The service is designed to allow UK viewers the chance to catch up on TV and radio programmes they may have missed for up to seven days after they have been broadcast, using the internet to legally download programmes to their home computers.
A technical trial took place last summer with a limited number of participants and a small amount of rights-cleared programmes to test the concept of using peer-to-peer technology and digital rights management.
The next phase will extend to around 190 hours of television programmes and 310 radio programmes, as well as local programming and rights-cleared feature films.
Five thousand people from across the UK will take part in the pilot. They will be able to search for programmes they want to watch, filter programmes by channel, select subtitles and, in the case of some series, to collect and watch episodes that they may otherwise have missed.
The pilot will be used to assess the demand of particular types of programmes and determine whether iMP has an impact on the commercial market. This will assist the BBC Governors in evaluating its public value.
The service will use a peer-to-peer distribution system from Kontiki, combined with lookups on IP addresses to attempt to restrict usage to within the UK.
Digital rights management will be used to ensure that programmes can only be viewed up to seven days after the original transmission and to prevent further distribution of the files.

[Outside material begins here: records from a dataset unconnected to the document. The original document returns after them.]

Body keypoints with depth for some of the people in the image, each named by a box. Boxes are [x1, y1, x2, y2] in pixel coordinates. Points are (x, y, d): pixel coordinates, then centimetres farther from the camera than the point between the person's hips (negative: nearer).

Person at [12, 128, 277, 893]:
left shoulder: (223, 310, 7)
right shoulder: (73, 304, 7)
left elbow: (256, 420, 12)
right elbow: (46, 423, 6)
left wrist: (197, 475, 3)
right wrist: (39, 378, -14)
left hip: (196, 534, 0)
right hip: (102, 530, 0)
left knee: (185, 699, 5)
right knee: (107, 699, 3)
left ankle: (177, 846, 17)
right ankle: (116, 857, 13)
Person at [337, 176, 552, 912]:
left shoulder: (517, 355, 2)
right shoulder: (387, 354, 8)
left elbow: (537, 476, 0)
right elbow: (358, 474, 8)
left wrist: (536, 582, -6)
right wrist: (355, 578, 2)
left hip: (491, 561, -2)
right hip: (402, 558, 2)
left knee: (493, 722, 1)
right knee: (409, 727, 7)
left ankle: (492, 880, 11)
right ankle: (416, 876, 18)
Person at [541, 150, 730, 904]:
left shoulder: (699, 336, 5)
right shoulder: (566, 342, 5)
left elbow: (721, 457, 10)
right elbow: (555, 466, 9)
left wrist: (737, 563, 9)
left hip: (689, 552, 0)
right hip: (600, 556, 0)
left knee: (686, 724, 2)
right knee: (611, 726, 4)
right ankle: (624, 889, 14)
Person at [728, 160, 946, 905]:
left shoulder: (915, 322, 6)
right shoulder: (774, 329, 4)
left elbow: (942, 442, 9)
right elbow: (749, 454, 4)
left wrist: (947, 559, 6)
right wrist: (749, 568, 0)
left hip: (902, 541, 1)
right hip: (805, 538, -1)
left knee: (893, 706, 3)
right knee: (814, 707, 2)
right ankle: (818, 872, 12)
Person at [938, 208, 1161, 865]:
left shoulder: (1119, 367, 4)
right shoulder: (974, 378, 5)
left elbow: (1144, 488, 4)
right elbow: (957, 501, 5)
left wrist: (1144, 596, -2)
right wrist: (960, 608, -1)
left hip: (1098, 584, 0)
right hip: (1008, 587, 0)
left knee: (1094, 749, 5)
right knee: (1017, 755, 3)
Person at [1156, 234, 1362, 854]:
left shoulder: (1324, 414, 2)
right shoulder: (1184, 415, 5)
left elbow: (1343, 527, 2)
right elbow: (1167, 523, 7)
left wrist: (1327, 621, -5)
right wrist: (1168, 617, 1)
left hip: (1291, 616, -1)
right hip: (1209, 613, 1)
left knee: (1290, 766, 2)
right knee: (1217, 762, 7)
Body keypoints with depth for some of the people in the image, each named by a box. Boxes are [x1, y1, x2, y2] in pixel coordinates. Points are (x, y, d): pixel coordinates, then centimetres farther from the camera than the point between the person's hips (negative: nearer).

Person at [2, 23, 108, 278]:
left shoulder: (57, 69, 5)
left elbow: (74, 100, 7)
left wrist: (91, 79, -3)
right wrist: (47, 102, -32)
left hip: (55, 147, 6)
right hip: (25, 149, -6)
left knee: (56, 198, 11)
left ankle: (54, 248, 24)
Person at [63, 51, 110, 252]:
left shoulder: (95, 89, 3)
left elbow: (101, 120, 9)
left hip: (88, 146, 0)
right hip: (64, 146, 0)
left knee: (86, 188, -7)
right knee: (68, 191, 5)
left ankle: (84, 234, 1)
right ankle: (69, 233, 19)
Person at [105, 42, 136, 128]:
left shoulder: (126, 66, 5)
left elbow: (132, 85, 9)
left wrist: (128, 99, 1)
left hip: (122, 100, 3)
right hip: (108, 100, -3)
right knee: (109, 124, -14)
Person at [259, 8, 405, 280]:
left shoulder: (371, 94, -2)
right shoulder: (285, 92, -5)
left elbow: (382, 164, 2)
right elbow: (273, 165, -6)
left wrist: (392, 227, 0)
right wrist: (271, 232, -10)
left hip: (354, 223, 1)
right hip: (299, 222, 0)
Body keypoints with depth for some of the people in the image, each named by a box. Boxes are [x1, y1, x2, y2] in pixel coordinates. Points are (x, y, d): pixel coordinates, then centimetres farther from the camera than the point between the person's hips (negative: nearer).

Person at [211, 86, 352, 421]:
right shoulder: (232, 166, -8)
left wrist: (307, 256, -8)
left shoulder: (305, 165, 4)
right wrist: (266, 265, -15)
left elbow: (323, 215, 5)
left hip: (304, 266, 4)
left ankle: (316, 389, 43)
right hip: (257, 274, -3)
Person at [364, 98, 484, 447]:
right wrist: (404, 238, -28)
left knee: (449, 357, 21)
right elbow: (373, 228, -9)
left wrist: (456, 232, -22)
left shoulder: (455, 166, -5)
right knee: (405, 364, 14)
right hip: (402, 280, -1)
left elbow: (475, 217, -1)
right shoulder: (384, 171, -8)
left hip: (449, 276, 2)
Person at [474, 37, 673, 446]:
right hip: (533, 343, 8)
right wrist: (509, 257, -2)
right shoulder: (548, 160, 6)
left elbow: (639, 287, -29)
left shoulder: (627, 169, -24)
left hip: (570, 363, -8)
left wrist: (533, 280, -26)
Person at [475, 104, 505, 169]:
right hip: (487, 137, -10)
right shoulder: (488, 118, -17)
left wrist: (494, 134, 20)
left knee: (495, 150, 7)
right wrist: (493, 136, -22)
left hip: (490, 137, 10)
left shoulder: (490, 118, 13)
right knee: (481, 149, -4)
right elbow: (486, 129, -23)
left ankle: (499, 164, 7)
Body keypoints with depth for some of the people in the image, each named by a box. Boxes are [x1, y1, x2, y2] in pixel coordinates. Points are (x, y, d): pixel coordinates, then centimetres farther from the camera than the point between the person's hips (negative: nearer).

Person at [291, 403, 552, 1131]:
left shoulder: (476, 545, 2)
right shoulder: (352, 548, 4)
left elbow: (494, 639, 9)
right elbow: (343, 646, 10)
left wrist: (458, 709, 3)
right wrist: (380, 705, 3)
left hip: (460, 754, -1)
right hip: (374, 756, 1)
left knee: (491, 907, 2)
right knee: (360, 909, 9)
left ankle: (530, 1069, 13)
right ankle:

BBC Broadcast and Siemens Business Services will provide playout and technical services respectively.
The Kontiki system is already being used by the Open Media Foundation for a public beta test of a public service to allow controlled peer-to-peer distribution of rights cleared audio and video.
At Mediacast in London last week, Ashley Highfield, director of new media and technology at the BBC, outlined the explosive uptake of broadband and the increasing numbers of people using the internet to access audio visual material. He said that iMP could be the iTunes for the broadcast industry, enabling the audience to access our TV and radio programmes on their terms.
He added, however, that take-up was in danger of stalling without the necessary content to attract audiences, the lack of which was due to issues with rights, distribution and navigation. He said the BBC is looking to tackle these issues through services like Creative Archive and iMP, and called on the industry to do the same.